Prime finally managed to get Corrundrum near the marker.
“Thanks for the help,” Prime gasped.
John said nothing.
“We’ll need to take him with us, to hide the body.”
John grunted. He dialed the machine to 7650, while Prime dragged Corrundrum’s body close to them. John shivered at the nearness of the corpse.
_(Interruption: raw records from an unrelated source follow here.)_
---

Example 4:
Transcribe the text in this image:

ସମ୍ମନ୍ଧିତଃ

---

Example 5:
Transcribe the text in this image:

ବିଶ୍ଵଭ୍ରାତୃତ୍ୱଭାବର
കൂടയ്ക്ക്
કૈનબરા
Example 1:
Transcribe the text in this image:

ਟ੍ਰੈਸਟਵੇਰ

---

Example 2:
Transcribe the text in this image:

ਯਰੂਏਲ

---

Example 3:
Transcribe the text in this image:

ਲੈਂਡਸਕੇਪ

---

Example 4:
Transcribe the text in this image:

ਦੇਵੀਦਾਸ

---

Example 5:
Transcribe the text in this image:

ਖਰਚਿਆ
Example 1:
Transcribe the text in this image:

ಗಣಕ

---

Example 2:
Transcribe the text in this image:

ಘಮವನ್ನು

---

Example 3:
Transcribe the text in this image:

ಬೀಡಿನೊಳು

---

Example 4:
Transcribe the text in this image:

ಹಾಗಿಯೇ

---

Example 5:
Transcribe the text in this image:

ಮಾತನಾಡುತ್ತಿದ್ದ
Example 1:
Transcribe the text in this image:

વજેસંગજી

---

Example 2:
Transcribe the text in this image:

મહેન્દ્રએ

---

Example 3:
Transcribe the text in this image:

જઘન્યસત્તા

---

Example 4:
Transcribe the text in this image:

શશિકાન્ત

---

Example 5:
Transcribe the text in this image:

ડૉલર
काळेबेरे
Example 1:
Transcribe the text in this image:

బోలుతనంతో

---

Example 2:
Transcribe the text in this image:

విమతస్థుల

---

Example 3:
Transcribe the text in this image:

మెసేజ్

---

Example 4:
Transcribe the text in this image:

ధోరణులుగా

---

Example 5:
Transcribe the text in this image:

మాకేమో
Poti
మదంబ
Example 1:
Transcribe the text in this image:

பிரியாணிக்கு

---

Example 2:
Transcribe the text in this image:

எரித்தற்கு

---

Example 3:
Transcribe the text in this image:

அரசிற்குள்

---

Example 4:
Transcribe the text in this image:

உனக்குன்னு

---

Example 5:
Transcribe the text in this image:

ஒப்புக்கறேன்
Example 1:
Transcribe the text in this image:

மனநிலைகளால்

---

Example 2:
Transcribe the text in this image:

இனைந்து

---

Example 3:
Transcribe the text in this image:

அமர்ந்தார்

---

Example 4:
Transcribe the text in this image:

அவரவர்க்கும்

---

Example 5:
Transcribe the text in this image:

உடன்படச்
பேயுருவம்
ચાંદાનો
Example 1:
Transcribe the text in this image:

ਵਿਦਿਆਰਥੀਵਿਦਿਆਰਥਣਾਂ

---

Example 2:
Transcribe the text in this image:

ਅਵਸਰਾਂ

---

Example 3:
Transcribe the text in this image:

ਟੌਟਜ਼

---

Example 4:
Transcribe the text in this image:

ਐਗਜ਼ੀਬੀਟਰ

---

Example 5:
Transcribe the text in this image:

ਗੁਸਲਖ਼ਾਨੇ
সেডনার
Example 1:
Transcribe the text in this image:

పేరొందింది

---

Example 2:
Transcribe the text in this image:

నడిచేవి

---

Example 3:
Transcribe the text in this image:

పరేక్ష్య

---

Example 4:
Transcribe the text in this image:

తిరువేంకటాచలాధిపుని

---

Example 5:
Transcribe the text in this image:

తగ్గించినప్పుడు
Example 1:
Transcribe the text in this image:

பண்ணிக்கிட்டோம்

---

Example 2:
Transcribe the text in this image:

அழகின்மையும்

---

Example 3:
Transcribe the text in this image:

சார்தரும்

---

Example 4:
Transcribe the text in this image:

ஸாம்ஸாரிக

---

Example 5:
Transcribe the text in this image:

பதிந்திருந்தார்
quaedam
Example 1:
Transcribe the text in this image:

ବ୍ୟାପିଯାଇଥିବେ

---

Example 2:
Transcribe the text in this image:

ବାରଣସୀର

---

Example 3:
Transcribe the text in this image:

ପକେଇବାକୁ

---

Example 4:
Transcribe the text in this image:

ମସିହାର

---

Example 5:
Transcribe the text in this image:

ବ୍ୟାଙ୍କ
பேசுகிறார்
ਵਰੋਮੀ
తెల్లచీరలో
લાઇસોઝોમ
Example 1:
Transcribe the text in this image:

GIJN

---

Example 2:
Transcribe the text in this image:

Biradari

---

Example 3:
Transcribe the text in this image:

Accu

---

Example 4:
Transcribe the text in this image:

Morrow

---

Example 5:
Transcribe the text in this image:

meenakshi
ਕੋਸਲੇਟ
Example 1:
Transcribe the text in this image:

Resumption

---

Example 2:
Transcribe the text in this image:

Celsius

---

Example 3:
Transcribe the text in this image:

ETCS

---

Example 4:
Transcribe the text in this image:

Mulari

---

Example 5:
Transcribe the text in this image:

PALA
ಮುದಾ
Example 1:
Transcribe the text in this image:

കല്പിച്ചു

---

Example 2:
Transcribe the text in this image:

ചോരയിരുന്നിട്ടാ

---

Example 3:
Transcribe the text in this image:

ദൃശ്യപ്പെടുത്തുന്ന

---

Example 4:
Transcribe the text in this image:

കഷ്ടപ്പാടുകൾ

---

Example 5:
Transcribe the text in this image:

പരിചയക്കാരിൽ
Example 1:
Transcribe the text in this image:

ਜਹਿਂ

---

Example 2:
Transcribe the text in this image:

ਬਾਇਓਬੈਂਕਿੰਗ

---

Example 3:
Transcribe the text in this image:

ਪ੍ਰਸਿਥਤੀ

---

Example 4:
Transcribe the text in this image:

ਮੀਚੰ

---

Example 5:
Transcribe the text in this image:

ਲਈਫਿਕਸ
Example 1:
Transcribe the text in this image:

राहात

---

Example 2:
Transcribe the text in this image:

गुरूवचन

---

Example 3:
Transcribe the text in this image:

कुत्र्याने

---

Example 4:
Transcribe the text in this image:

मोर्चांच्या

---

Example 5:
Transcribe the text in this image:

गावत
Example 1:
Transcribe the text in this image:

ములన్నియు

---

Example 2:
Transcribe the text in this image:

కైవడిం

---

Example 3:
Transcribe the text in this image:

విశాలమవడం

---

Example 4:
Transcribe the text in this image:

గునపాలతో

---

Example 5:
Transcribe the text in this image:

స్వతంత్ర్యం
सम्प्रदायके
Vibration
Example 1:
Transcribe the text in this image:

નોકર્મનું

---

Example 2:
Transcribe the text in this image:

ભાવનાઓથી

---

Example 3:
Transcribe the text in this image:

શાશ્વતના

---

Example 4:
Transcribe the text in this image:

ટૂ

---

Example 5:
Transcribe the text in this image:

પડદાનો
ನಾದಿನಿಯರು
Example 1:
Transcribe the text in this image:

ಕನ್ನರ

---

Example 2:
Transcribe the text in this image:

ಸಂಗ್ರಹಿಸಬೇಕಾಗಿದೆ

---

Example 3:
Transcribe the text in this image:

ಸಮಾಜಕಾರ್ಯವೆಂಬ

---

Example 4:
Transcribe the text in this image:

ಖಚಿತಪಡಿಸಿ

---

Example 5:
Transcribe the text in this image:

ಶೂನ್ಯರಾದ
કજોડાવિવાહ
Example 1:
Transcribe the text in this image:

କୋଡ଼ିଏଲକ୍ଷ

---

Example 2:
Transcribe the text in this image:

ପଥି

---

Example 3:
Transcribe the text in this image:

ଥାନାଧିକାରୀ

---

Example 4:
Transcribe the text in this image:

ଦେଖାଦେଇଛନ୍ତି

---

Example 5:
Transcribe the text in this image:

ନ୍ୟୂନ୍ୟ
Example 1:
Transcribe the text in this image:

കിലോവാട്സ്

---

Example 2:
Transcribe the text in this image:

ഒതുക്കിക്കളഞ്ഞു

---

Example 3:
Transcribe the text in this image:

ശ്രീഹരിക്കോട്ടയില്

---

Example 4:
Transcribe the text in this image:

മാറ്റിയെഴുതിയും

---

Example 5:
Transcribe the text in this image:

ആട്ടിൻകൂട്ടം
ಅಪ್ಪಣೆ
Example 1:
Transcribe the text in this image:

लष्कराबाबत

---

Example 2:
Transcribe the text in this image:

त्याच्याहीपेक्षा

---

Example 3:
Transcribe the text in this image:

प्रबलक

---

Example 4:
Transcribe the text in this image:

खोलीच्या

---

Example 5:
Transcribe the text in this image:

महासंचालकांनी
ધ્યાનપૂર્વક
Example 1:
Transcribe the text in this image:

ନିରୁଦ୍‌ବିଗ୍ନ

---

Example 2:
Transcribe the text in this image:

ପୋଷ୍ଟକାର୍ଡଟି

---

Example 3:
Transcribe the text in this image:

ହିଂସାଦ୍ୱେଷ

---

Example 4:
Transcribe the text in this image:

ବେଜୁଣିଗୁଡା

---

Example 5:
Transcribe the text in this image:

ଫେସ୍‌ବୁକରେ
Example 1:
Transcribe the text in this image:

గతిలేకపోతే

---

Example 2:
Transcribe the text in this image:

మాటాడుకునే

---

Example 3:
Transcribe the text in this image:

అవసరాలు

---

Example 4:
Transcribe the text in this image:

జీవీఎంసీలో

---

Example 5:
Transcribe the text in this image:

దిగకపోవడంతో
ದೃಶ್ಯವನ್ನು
John found the dial that increased the radius of the field. He set it to the maximum radius.
“What are you doing there? What does that do?”
“You don’t know?” John asked.
“No!”
“Increases the radius of the field.”
“How do you know?”
“I took this one apart, remember? I built one from scratch.”
“Right.”
“Ready?”
“No.”
John looked again at Prime. He had one hand on Corrundrum’s shoulder. The other was rubbing Prime’s scalp. Even in the cold night air, he was sweating. He was genuinely scared.
“You don’t want to do this, that’s fine,” John said.
“No way. I’m coming. I owe… people.”
“Fine. Let’s go.” John stepped next to Prime, face-to-face with his twin. “Seven-six-five-oh, here we come.”
CHAPTER 38
John’s ears popped, and the moonlit gray was replaced with pitch-black.
He fell, maybe a half meter, landing awkwardly on his left ankle. Nearby he heard John Prime land against something that rattled metal on metal.